# Homework Help: Probability Current Free Particle

1. Feb 12, 2014

### petera88

1. The problem statement, all variables and given/known data

Find the probability current of a free particle.

2. Relevant equations

$\Psi$(x,t) = Aei(kx-$\frac{(hbar)k^{2}t}{2m}$)

J(x,t) = $\frac{ihbar}{2m}(ψψ*' - ψ*ψ')$

3. The attempt at a solution

I figured it was just take the derivative of the time dependent wave function and plug it in. This is my first experience with quantum mechanics so I find myself getting caught up on working with the wave function. My question it if it's real, then the psi and psi* are the same and it would equal 0. This isn't the answer of course. How do I work with the complex psi? What's the difference in the wave function for psi and psi*?

2. Feb 13, 2014

### smithhs

To answer the simplest question, $\psi^*$ is just the complex conjugate of ψ:

For some complex number $c=a+bi$, $c^*=a-bi$.
For a real number $a$, $a=a^*$
In the case of complex exponential functions:

$c=Ae^{ix}$, $c^*=A^*e^{-ix}$

Finally, $cc^*=c^*c=|c|^2$, which is a positive real number.
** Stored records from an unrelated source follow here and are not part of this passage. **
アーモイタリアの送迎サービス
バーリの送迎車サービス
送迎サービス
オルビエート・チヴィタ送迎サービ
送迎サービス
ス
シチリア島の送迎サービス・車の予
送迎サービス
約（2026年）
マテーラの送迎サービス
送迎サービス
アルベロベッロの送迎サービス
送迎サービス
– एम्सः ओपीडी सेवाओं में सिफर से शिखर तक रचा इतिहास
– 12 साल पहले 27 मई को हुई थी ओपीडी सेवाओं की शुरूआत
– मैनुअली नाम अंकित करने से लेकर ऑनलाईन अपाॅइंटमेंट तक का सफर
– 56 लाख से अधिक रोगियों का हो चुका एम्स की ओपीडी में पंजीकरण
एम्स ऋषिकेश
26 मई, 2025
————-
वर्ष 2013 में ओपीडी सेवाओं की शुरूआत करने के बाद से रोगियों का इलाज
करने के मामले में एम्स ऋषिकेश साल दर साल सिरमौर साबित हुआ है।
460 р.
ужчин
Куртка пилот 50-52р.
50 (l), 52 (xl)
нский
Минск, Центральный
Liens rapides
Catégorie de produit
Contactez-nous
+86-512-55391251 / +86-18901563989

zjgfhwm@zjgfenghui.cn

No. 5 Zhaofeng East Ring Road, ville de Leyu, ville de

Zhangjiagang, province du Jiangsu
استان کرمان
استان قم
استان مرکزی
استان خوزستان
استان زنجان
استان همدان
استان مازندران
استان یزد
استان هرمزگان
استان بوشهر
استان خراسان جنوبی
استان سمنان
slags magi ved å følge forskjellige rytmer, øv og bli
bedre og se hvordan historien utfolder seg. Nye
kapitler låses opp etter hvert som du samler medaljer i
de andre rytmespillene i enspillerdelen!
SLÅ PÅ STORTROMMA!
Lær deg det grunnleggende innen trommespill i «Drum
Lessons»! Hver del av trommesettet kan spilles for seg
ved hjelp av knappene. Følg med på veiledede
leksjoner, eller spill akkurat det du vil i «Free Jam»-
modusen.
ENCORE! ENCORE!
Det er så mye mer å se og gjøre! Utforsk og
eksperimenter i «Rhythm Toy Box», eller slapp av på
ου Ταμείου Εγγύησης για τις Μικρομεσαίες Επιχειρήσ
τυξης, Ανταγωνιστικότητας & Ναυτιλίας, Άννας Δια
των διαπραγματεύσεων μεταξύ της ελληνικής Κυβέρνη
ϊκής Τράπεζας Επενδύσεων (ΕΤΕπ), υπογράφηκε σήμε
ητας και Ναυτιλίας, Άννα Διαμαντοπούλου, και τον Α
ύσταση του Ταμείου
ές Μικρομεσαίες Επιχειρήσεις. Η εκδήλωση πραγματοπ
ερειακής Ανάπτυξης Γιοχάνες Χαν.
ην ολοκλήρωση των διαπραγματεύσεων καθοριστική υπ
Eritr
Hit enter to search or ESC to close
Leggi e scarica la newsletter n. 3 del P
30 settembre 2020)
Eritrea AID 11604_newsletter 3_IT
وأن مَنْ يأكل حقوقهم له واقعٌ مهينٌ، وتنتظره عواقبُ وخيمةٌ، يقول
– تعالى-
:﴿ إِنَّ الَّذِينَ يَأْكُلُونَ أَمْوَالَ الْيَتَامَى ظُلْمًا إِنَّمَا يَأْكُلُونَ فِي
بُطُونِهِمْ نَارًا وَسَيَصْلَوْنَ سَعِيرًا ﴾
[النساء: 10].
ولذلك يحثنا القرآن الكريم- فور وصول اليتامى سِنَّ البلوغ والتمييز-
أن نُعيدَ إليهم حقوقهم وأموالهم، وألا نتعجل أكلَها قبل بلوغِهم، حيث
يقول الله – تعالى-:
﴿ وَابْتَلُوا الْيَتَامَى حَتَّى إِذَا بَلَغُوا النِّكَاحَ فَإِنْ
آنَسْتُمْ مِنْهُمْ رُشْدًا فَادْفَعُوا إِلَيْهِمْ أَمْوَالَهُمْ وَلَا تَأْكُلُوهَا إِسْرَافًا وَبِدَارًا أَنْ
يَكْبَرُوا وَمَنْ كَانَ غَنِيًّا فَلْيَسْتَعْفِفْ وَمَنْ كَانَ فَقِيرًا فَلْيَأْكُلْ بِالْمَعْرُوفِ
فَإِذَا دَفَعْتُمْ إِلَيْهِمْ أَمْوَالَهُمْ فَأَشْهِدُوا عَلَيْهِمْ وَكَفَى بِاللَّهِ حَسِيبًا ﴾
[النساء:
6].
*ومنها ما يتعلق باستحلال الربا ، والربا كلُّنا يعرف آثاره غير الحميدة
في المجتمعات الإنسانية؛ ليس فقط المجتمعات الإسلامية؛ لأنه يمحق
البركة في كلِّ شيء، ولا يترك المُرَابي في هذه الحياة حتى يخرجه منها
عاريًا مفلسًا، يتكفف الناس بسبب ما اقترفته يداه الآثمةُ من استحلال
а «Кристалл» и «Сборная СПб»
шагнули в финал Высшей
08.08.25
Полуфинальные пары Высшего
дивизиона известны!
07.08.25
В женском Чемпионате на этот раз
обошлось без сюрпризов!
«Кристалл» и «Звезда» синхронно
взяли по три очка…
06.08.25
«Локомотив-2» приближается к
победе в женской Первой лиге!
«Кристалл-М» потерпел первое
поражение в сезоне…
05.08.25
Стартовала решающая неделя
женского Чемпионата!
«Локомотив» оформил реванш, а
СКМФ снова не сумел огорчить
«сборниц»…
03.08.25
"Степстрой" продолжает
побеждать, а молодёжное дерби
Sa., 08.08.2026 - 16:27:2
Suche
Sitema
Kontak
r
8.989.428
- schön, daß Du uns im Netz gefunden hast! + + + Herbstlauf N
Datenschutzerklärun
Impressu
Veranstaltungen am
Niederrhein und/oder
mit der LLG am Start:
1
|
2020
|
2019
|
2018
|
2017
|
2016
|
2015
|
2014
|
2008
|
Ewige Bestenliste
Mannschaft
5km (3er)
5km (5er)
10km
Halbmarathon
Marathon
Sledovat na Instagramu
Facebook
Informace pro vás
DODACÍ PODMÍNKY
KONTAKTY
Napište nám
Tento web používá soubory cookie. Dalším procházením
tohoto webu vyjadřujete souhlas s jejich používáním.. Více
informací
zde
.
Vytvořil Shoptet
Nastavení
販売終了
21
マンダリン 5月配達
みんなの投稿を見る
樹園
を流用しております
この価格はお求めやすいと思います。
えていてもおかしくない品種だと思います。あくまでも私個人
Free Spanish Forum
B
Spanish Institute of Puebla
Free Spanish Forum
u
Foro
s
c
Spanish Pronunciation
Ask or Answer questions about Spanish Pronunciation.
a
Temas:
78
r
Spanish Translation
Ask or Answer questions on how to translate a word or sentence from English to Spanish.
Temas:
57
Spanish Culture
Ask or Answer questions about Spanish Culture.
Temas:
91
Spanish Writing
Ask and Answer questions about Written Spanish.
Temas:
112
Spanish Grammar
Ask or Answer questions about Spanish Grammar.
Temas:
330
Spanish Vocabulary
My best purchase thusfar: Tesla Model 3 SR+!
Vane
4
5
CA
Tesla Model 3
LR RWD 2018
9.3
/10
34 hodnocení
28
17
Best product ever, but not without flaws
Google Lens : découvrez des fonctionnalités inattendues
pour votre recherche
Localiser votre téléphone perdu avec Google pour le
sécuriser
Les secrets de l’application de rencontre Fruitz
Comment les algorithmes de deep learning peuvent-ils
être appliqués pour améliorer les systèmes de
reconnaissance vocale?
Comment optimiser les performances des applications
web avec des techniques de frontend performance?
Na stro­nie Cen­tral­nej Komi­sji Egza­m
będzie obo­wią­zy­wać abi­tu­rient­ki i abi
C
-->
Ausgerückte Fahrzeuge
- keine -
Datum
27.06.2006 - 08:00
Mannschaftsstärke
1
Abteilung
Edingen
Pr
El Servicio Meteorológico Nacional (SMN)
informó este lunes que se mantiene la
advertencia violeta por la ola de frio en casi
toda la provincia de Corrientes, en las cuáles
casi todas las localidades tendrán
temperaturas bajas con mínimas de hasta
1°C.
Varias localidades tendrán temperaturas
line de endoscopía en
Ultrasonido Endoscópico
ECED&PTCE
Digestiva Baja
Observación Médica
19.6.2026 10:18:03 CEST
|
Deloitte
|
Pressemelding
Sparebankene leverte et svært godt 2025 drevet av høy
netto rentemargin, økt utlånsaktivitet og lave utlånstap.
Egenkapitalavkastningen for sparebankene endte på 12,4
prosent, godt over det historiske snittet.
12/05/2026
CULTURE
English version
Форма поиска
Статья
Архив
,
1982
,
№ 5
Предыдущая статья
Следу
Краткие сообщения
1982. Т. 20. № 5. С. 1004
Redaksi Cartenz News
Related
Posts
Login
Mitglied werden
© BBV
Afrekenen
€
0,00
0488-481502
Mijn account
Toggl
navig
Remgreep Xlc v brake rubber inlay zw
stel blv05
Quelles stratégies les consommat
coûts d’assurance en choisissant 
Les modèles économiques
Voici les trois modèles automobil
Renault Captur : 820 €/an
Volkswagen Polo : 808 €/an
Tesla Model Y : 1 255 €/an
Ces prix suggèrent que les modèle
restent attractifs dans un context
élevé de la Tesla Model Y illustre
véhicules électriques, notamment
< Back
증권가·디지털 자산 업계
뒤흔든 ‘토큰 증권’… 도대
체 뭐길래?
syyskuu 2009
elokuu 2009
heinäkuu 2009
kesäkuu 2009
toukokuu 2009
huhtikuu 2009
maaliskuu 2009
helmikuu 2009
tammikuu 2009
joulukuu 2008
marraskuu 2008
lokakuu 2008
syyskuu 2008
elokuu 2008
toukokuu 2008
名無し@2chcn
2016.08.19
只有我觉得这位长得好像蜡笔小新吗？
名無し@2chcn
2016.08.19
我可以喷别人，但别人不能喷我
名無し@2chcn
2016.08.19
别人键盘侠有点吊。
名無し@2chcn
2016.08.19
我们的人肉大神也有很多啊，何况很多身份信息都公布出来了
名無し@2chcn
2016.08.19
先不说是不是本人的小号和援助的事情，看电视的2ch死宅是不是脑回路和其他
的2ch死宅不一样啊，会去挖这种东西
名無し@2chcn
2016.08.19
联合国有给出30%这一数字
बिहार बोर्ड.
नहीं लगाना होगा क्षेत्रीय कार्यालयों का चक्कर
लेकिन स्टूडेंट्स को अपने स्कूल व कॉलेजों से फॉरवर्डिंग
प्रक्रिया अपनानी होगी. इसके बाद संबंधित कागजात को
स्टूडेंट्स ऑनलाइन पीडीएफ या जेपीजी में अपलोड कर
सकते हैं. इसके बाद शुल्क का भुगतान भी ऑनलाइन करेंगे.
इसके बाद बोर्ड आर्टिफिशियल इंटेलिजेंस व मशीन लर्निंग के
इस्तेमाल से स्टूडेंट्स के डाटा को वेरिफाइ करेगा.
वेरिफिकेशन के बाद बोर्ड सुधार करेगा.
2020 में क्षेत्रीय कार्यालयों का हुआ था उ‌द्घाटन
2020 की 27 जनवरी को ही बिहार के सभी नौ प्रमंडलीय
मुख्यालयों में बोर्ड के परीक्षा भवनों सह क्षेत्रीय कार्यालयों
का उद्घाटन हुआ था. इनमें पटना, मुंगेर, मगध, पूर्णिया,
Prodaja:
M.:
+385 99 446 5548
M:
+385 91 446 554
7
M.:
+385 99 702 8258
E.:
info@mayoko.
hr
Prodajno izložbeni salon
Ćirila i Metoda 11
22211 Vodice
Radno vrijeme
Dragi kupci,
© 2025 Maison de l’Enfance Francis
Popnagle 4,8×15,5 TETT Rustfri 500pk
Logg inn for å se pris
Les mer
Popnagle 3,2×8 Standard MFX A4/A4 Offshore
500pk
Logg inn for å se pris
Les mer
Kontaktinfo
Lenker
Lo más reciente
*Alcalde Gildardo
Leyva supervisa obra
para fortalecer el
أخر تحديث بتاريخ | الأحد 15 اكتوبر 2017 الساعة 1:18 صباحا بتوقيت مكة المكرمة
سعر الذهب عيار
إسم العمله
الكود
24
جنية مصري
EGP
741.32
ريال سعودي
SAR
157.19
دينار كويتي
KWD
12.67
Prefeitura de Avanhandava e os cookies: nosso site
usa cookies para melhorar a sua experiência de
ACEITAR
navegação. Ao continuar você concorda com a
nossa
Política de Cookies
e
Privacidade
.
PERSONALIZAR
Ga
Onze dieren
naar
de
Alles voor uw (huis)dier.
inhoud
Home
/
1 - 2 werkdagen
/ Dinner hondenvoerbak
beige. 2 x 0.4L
The equation for a free particle in one dimension is

$\psi(x,t) = Ae^{ikx}e^{-i\frac{\hbar k^2}{2m} t}$

Its complex conjugate is

$\psi^*(x,t) = A^*e^{-ikx}e^{i\frac{\hbar k^2}{2m} t}$

Note that by writing this as the wave function of the particle your starting with the assumption that $\psi$ is complex; it almost always IS complex, with a few exceptions (such as the energy eigenstates the particle in a box. When a particle's wave function is real there is 0 probability current; the probability distribution of the particle does not evolve in time (though its wave function still does). You work with complex $\psi$ like any other function, just making sure to due the complex arithmetic correctly; the derivitives all behave the same way as a real valued function.

So, back to the problem:

The probability current is defined as:
$J(x,t)=\frac{i\hbar}{2m}(\psi\frac{∂\psi^*}{∂x}-\psi^*\frac{∂\psi}{∂x})$

Just take derivitives like you would normally; I will say that the final answer is not zero.